- _What to produce_: Please print only the top portion of the entries below, ending with the line that contains "operation type |", exactly as written.
━━ Data records ━━
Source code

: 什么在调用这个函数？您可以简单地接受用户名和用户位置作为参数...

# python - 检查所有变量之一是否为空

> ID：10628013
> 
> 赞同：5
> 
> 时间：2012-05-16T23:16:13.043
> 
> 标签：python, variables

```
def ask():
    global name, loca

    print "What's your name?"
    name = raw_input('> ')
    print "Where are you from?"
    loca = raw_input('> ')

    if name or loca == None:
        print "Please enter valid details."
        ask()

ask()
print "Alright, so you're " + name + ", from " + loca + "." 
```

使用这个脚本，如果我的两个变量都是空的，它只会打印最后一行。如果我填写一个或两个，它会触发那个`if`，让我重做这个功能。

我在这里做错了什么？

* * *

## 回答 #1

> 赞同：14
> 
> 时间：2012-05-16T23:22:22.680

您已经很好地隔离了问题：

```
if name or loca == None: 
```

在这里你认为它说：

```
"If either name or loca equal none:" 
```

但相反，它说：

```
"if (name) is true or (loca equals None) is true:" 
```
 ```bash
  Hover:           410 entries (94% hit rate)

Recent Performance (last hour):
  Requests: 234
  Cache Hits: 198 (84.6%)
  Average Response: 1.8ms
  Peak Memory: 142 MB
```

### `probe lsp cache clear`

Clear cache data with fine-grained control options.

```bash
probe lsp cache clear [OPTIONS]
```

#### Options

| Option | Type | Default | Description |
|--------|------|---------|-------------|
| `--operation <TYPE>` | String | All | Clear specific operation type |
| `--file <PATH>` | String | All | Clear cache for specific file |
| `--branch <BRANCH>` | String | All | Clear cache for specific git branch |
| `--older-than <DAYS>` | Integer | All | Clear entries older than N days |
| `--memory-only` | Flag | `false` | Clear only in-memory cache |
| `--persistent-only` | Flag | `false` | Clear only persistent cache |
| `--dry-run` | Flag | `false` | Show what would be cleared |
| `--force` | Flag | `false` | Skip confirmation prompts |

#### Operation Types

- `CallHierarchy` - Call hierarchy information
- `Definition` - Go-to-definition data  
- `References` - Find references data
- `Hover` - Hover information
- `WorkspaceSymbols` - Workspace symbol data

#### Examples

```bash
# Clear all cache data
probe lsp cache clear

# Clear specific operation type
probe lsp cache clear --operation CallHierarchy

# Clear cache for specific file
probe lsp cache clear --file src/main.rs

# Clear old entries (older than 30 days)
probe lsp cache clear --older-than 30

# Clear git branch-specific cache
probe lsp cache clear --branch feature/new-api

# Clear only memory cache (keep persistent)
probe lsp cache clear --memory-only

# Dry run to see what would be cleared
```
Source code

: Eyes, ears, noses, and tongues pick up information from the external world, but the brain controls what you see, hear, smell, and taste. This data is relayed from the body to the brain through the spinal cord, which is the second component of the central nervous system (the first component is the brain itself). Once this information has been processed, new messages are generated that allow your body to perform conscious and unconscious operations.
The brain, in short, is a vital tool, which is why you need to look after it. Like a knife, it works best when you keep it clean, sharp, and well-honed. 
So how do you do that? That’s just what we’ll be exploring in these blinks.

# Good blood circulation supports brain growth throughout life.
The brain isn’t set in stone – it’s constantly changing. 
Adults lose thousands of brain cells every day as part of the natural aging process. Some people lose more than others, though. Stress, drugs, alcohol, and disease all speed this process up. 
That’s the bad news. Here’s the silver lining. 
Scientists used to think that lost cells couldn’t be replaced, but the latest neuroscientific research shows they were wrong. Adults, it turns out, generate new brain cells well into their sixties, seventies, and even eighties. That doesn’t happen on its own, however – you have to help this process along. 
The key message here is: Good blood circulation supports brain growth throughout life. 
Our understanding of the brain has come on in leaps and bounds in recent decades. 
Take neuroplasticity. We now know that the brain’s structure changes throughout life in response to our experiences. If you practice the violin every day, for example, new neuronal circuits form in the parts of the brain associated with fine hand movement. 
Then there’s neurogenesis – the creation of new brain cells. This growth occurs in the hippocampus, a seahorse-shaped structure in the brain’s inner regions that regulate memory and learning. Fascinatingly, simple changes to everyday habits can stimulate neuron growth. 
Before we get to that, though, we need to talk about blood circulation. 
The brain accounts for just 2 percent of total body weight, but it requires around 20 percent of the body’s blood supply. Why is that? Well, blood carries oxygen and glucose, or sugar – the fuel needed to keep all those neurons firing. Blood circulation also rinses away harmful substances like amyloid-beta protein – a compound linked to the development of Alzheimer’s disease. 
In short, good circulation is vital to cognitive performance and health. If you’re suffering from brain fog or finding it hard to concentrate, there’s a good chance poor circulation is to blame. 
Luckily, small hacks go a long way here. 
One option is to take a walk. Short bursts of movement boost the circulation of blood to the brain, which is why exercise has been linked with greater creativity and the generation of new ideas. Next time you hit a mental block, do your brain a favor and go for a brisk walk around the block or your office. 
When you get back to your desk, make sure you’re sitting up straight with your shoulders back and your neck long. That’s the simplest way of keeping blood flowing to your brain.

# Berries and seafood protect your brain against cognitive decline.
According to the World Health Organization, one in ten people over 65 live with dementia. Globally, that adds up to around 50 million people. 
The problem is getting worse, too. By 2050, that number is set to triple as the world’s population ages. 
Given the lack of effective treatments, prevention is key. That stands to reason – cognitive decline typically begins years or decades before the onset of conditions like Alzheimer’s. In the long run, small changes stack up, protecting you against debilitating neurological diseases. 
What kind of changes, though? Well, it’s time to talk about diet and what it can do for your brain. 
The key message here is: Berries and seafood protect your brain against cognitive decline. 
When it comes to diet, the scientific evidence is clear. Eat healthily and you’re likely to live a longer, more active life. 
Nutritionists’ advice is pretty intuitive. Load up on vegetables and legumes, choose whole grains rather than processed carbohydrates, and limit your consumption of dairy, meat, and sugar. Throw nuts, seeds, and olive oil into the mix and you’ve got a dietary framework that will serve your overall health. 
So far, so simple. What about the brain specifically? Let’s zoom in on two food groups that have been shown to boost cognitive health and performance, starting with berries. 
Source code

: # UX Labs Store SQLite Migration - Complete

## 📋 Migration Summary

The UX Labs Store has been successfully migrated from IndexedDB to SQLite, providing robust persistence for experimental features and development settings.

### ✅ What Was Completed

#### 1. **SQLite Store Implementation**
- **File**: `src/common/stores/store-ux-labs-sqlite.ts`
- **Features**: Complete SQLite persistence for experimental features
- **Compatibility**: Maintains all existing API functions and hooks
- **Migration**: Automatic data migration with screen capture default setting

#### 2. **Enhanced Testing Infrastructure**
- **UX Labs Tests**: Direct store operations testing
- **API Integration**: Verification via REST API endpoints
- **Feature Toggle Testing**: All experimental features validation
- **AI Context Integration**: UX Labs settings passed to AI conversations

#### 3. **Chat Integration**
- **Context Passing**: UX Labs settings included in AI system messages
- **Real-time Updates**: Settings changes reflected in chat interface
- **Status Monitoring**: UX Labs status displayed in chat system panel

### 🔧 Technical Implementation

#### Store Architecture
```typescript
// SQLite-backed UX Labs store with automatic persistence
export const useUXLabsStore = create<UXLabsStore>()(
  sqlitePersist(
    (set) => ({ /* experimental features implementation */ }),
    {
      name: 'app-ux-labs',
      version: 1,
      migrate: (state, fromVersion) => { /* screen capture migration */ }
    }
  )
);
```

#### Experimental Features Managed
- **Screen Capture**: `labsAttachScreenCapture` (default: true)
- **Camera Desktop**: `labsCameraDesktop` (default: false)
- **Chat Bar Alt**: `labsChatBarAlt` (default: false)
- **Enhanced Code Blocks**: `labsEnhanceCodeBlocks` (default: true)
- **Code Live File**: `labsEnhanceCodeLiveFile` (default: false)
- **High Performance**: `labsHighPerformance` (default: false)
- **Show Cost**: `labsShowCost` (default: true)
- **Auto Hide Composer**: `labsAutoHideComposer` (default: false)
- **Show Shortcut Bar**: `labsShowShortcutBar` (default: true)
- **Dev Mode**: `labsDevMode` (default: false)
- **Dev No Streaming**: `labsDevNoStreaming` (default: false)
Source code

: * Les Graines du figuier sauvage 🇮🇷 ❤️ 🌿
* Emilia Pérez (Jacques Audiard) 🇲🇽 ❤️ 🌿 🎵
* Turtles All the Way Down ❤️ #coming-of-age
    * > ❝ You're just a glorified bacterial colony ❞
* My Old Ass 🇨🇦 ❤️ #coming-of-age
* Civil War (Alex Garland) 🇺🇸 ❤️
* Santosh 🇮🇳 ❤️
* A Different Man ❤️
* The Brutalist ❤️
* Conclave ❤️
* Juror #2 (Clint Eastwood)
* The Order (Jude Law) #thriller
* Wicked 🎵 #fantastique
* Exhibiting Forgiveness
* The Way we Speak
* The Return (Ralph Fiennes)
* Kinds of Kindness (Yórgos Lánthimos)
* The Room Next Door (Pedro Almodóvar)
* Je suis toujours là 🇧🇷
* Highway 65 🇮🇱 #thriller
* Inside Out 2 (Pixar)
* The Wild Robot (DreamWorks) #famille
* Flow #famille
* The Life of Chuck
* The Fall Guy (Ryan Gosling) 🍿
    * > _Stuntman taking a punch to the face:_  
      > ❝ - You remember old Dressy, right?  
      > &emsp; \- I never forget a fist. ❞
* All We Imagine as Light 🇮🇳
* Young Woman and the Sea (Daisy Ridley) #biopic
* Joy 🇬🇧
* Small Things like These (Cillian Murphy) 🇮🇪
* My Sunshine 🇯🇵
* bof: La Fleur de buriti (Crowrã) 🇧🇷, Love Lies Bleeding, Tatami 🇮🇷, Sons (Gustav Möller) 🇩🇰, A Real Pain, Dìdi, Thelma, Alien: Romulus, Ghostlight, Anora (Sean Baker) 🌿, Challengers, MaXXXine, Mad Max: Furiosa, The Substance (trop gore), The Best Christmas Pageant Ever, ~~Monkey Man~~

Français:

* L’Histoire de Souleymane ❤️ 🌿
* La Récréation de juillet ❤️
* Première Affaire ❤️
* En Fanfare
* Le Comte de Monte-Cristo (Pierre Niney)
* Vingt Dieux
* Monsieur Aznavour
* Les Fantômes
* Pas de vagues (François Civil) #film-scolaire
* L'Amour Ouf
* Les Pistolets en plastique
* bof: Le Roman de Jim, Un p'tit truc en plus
━━━
- _Finished task_:
Source code

: 什么在调用这个函数？您可以简单地接受用户名和用户位置作为参数...

# python - 检查所有变量之一是否为空

> ID：10628013
> 
> 赞同：5
> 
> 时间：2012-05-16T23:16:13.043
> 
> 标签：python, variables

```
def ask():
    global name, loca

    print "What's your name?"
    name = raw_input('> ')
    print "Where are you from?"
    loca = raw_input('> ')

    if name or loca == None:
        print "Please enter valid details."
        ask()

ask()
print "Alright, so you're " + name + ", from " + loca + "." 
```

使用这个脚本，如果我的两个变量都是空的，它只会打印最后一行。如果我填写一个或两个，它会触发那个`if`，让我重做这个功能。

我在这里做错了什么？

* * *

## 回答 #1

> 赞同：14
> 
> 时间：2012-05-16T23:22:22.680

您已经很好地隔离了问题：

```
if name or loca == None: 
```

在这里你认为它说：

```
"If either name or loca equal none:" 
```

但相反，它说：

```
"if (name) is true or (loca equals None) is true:" 
```
 ```bash
  Hover:           410 entries (94% hit rate)

Recent Performance (last hour):
  Requests: 234
  Cache Hits: 198 (84.6%)
  Average Response: 1.8ms
  Peak Memory: 142 MB
```

### `probe lsp cache clear`

Clear cache data with fine-grained control options.

```bash
probe lsp cache clear [OPTIONS]
```

#### Options

| Option | Type | Default | Description |
|--------|------|---------|-------------|
| `--operation <TYPE>` | String | All | Clear specific operation type |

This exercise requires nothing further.